HONOLULU (NNS) – Capt. Madelene Means relieved Capt. Todd Gagnon as commanding officer of Navy Information Operations Command (NIOC) Hawaii during a change of command ceremony held at Nob Hill Community Center on Ford Island, June 22.
Vice Adm. Timothy “T.J.” White, commander of U.S. Fleet Cyber Command/U.S. 10th Fleet (FCC/C10F) served as presiding officer for the event and Cmdr. Zachary McKeehan, executive officer of NIOC Hawaii, officiated the ceremony.
Gagnon, who has been in command since June 2016, led over 2,000 Sailors and civilians as part of NIOC Hawaii, commander, Task Force (CTF) 1070 and the Cyber Operations Integrated Planning Element. He directed the execution of cyber operations, information operations, electronic warfare, and signals intelligence missions.
“I have been amazed by your accomplishments across this island and the Pacific. The truly sad part for me today is that no matter what happens in my career, I will never again have the privilege to work alongside such an amazing group of individuals,” said Gagnon.
Means, a designated Intelligence Officer, will bring with her a diverse array of military and academic experience to the helm of NIOC Hawaii and CTF 1070. She served most recently as assistant chief of staff for intelligence at commander, U.S. 7th Fleet, holds a bachelor’s degree in Political Science from the University of Michigan, a master’s degree in Global Leadership from the University of San Diego, and a master’s degree in Strategic Studies from the Air War College.

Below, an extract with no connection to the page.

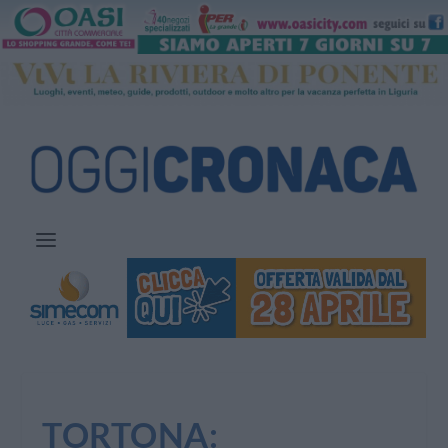
TORTONA:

“The Task Force 1070 team of Sailors and civilians is a part of a strong war fighting legacy and once again we are making history.” said Means. “This is a special time to be in this theater, this job, and this legacy and mission,” she continued.
NIOC Hawaii, a subordinate command of FCC/C10F, provides qualified personnel to work the National Security Agency Hawaii national mission, delivers Information Warfare support to the fleet, and develops and trains all personnel to be the best Sailors in the Pacific Fleet.
Since its establishment, FCC/C10F has grown into an operational force composed of more than 15,000 Active and Reserve Sailors and civilians organized into 26 active commands, 40 Cyber Mission Force units, and 26 reserve commands around the globe. C10F, the operational arm of FCC, executes its mission through a task force structure similar to other warfare commanders. In this role, C10F provides support of Navy and joint missions in cyber/networks, cryptologic/signals intelligence and space.